Effects of pile and soil properties on thermally induced mechanical responses of energy piles

Energy piles, having the dual roles of exploiting geothermal energy and providing structural stability, are creating large worldwide interest. This paper aims to provide knowledge on the potential effects of pile and soil properties on the thermally induced mechanical behavior of energy piles. It presents the results from in-situ experimental investigations conducted on an energy pile. Three-dimensional numerical models were developed and validated to evaluate the behavior of energy piles equipped with various U-pipe configurations from the viewpoint of energy efficiency and structural safety. The results indicated that although increasing the pipe length could improve the thermal exchange capabilities of energy piles, it introduced more significant mechanical effects on the piles, which should be considered during the design. Moreover, parametric studies were performed to explore the potential effects of the soil thermal expansion and elastic modulus on the thermomechanical response of energy piles.
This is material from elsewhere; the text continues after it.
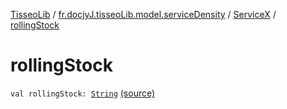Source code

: [TisseoLib](../../index.md) / [fr.docjyJ.tisseoLib.model.serviceDensity](../index.md) / [ServiceX](index.md) / [rollingStock](./rolling-stock.md)

# rollingStock

`val rollingStock: `[`String`](https://kotlinlang.org/api/latest/jvm/stdlib/kotlin/-string/index.html) [(source)](https://github.com/docjyJ/TisseoLib/tree/master/src/main/kotlin/fr/docjyJ/tisseoLib/model/serviceDensity/ServiceX.kt#L19)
The comparative analysis showed that the soil thermal expansion after heating would reduce the thermal compressive stress induced in the energy piles. The soil thermal expansion effects were time-variable and became more significant with the operating time of the energy piles. The thermal stress increased and approached the theoretical maximum value as the soil elastic modulus increased.

Automated summary

Energy piles, which exploit geothermal energy and provide structural stability, have garnered global interest. This paper explores the influence of pile and soil properties on the thermally induced mechanical behavior of energy piles. Through in-situ experiments and three-dimensional numerical models, the behavior of energy piles with different U-pipe configurations was evaluated in terms of energy efficiency and structural safety. The findings highlight the importance of considering the mechanical effects of increasing pipe length in the design, as well as the time-variable effects of soil thermal expansion and elastic modulus on the thermomechanical response of energy piles.